Ce n'est pas vraiment un budget qu'a déposé hier le ministre des Finances, Raymond Bachand. Mais plutôt le quatrième chapitre d'un seul et même plan de match budgétaire amorcé il y a quatre ans.

Le gouvernement Charest, comme tous ceux de la planète, a été confronté, à la fin 2008, à une crise économique mondiale qui l'a forcé à investir massivement des fonds publics pour soutenir la relance, ce qui l'a précipité dans les déficits et l'endettement.

Depuis 2009, la «priorité absolue» du ministre des Finances, comme l'a dit hier M. Bachand dans son discours, consiste à ramener ce déficit à zéro. Et c'est ainsi que depuis ce temps, les budgets du gouvernement du Québec ont en quelque sorte retrouvé leur nature originelle, des documents financiers qui portent essentiellement sur les revenus, les dépenses et les façons d'équilibrer les livres.

Bien sûr, on y trouve des initiatives de développement économique, comme des annonces sur le Plan Nord ou l'exploitation des ressources. Mais, en termes financiers, ces initiatives sont modestes, parce que la marge de manoeuvre est inexistante.

C'est à travers ce prisme qu'il faut regarder ce budget. Le gouvernement libéral est-il sur la bonne voie pour atteindre son principal objectif financier, le retour à l'équilibre? Pour cela, il n'est pas mauvais de revoir quelle était la stratégie.

C'est Monique Jérôme-Forget qui a défini le cadre, dans son budget 2009-2010. Pour cette année-là, l'effort portait sur la stimulation économique, mais la ministre annonçait qu'à partir de 2010-2011, on s'attaquerait au déficit, qui dépassait les 4 milliards, pour le ramener à zéro en quatre ans, soit dès 2013-2014. Pour atteindre cet objectif très ambitieux, elle promettait de ramener la croissance des dépenses de programmes à 3,2%, annonçait une lutte à l'évasion fiscale, une indexation des tarifs, une hausse d'un point de la TVQ en 2011.

En 2010-2011, Raymond Bachand, qui lui succédait, a respecté ce cadre, mais ajoutait un train de mesures. Il ramenait à 2,8% la croissance des dépenses, et allait chercher beaucoup plus dans les poches des contribuables: une autre hausse de la TVQ, une taxe sur l'essence, une contribution santé de 200$.

En 2011-2012, son budget fut essentiellement un rapport d'étape, avec les mêmes objectifs, et peu d'éléments nouveaux, si ce n'est la hausse des droits de scolarité.

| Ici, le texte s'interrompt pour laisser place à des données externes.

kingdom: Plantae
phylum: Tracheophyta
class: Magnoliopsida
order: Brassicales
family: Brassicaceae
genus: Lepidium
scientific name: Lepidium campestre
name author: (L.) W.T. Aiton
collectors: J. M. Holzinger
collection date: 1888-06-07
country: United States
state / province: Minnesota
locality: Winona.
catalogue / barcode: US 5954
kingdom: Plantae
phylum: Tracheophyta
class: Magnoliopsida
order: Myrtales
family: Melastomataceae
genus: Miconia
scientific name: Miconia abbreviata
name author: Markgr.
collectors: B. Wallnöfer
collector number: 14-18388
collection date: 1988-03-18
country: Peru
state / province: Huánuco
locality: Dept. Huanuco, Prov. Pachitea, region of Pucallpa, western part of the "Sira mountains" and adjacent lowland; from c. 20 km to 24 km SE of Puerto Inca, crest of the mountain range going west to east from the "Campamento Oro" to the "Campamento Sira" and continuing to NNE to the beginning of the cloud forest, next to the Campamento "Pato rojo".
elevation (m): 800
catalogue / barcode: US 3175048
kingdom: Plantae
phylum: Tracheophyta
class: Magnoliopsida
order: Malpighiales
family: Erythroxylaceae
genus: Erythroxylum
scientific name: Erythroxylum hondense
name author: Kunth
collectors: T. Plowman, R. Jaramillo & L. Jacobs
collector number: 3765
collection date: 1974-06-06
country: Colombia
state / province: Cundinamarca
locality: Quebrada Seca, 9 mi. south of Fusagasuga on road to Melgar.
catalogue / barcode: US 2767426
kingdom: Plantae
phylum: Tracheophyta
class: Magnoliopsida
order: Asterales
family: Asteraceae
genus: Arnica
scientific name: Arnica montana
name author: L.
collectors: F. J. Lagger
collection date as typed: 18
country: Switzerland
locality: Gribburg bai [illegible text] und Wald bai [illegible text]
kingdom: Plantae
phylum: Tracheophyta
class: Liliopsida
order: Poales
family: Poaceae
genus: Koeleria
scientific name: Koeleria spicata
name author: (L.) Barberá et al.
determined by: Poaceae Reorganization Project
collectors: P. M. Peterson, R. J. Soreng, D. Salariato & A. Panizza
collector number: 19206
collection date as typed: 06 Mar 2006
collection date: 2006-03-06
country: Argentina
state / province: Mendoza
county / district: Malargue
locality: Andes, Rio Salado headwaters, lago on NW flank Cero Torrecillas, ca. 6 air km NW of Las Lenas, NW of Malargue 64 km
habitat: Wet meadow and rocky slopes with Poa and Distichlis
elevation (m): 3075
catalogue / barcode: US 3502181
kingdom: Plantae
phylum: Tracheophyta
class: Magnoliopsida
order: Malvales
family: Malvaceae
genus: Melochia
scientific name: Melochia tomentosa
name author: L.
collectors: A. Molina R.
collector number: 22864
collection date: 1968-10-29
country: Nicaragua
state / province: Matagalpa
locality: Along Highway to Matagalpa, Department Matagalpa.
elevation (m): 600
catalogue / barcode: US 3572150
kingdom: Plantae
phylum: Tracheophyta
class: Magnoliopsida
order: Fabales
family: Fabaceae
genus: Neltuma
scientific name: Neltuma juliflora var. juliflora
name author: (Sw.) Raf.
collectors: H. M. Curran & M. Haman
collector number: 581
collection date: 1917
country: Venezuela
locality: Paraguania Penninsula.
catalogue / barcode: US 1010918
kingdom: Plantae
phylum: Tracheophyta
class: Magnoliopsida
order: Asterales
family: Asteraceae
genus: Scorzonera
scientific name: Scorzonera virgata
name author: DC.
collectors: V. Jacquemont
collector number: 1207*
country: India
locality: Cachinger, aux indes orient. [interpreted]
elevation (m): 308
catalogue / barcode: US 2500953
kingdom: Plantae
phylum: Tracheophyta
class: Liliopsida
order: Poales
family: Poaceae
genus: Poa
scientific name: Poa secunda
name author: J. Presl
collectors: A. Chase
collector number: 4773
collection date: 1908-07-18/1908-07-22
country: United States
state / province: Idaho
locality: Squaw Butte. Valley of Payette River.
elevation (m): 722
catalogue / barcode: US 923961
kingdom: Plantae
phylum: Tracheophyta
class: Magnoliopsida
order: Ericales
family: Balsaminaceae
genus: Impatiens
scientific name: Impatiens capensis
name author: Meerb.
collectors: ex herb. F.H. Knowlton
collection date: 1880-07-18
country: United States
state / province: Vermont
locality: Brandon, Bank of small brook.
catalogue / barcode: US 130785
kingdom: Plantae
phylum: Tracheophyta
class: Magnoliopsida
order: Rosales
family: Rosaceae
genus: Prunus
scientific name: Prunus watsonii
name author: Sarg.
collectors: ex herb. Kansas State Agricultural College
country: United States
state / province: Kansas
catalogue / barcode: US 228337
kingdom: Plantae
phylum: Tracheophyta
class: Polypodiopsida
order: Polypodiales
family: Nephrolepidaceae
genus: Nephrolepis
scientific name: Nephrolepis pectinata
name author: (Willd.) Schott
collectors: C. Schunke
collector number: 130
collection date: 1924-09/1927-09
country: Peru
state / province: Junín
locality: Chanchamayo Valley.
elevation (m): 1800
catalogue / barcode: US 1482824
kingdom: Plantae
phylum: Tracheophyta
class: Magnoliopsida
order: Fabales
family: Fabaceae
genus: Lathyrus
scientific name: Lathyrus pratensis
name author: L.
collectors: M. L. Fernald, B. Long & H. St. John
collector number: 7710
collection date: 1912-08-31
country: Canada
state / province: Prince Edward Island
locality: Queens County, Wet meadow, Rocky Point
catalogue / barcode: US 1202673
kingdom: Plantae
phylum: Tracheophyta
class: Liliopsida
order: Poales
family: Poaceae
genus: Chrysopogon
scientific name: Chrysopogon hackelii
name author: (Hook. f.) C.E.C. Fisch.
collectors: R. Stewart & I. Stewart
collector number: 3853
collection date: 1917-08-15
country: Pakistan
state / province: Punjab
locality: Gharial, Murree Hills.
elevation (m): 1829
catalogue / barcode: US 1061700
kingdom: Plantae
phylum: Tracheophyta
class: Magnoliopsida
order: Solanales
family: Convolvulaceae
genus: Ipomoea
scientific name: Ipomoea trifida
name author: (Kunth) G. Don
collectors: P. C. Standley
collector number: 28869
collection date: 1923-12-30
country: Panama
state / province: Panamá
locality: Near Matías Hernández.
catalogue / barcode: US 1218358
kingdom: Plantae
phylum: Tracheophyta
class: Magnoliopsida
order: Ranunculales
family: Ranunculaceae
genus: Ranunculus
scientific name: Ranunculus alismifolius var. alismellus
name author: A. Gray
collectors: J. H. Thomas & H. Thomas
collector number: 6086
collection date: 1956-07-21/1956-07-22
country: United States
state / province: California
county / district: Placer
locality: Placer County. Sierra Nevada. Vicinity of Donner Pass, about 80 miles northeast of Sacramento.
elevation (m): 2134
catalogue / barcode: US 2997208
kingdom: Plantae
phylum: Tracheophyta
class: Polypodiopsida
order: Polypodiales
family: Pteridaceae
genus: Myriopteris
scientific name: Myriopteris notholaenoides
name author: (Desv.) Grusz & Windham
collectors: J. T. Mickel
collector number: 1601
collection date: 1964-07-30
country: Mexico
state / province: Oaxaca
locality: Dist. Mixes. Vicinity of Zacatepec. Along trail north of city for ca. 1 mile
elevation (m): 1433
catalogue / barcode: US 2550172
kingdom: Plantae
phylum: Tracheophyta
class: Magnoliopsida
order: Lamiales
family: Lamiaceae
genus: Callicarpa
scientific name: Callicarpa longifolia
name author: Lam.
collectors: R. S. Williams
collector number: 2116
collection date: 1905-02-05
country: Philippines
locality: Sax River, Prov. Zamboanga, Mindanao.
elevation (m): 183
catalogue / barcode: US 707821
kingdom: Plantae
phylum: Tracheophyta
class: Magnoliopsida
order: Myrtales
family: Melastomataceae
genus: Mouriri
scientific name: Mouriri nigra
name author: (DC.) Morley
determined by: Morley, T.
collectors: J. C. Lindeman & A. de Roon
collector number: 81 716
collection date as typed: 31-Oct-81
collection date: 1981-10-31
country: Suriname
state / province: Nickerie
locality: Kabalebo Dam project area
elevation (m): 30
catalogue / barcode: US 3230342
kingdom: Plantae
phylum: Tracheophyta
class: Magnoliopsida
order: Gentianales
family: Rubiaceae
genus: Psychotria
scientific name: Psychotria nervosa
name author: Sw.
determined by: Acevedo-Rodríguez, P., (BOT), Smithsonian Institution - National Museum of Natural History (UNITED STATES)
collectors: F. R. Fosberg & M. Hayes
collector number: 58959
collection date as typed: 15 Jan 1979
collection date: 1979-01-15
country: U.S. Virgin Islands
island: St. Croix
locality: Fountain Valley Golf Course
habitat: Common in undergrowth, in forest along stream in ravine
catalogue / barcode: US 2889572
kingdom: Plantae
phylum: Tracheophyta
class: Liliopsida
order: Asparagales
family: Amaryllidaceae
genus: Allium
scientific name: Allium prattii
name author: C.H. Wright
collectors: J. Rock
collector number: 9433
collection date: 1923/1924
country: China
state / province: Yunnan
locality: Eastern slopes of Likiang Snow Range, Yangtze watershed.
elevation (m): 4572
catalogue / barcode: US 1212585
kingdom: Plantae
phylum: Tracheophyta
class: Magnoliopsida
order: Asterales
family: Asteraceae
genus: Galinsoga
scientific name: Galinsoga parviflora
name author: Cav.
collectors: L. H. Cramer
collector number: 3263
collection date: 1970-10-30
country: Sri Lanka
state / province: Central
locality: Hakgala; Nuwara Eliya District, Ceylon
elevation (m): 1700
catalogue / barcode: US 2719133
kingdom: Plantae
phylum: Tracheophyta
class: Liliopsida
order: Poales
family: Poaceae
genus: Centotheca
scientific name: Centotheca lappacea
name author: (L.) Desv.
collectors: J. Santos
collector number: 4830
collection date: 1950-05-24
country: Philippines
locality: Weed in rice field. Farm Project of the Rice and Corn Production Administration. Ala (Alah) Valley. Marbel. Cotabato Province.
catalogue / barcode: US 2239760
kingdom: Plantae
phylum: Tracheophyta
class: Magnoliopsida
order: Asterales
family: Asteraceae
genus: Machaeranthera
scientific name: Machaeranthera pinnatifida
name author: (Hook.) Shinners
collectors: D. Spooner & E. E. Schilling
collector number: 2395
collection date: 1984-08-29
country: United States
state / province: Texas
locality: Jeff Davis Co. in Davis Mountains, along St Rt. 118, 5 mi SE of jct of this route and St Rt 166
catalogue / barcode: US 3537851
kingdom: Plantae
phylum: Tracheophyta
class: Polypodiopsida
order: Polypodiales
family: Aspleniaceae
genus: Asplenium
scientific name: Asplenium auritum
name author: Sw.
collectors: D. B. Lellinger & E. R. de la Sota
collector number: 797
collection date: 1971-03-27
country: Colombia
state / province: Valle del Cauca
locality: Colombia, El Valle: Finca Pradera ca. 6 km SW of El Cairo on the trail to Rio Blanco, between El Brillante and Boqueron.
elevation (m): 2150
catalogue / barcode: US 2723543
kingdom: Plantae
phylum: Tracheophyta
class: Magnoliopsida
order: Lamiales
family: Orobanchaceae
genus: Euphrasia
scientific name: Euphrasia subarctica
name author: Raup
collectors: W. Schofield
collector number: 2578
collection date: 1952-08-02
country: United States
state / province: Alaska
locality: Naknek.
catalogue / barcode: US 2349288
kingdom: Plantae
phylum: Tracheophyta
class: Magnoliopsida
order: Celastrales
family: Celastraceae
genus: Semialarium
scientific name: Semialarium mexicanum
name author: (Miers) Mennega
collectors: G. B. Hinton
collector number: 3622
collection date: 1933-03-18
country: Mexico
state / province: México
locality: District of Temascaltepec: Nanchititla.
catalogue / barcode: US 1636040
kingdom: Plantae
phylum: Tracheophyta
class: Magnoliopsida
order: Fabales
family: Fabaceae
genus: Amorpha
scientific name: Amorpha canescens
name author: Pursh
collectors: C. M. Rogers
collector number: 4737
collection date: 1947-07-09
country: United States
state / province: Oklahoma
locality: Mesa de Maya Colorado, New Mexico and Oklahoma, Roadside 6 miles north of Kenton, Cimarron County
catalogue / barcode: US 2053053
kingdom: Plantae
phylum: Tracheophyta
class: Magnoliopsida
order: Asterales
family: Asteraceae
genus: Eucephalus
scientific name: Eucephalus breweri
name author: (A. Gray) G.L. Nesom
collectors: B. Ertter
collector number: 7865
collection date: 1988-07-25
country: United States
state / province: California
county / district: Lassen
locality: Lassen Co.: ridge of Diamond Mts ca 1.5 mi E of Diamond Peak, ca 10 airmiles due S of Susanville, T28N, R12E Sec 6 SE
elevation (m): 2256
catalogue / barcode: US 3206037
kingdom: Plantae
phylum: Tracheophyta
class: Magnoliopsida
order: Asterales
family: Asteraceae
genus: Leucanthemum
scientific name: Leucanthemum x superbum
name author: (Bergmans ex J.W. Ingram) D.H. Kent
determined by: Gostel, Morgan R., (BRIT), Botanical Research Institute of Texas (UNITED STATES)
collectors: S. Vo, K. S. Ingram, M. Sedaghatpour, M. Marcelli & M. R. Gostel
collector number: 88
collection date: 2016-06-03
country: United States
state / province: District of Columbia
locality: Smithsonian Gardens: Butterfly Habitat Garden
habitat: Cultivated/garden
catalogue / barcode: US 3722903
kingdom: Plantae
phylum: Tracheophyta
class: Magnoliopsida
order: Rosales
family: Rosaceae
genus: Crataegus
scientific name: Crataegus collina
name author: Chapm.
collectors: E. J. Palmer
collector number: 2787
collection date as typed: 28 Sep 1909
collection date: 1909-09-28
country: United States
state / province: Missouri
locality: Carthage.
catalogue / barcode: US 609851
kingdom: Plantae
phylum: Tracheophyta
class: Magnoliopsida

Cette année, la quatrième du cycle, les défis pouvaient sembler plus costauds, parce que l'économie ralentit et que les échéances approchent. Mais le gouvernement libéral n'a pas dévié de sa course. Le déficit est même inférieur aux prévisions depuis deux ans et la croissance des dépenses est nettement plus basse qu'avant la crise. Cela montre que Québec est en contrôle et qu'il sera tout à fait capable, en partie grâce aux chèques fédéraux pour l'harmonisation des taxes, d'atteindre ses cibles, un déficit de 1,5 milliard cette année et zéro l'an prochain.

On pourra accuser les libéraux d'être les champions de la dette et des déficits, comme si la crise mondiale n'avait pas eu lieu. Critiquer leurs choix en oubliant que, par définition, presque toutes les mesures de réduction du déficit seront impopulaires. Se plaindre du fait qu'ils ont trop puisé dans nos poches, en oubliant que, souvent, les compressions font très mal. Ou dire, à juste titre, que la dette est inquiétante, ce qui nous rappelle qu'après le déficit zéro, la dette sera le prochain défi.

Mais n'oublions pas que Raymond Bachand livre la marchandise, ce dont bien des gens doutaient. Que le gouvernement Charest, dans ce dossier, a fait preuve de cohérence et de détermination et réussit là où l'Ontario se casse les dents. Que le déficit sera éliminé de façon équilibrée, sans coupes sauvages. Voilà l'essentiel.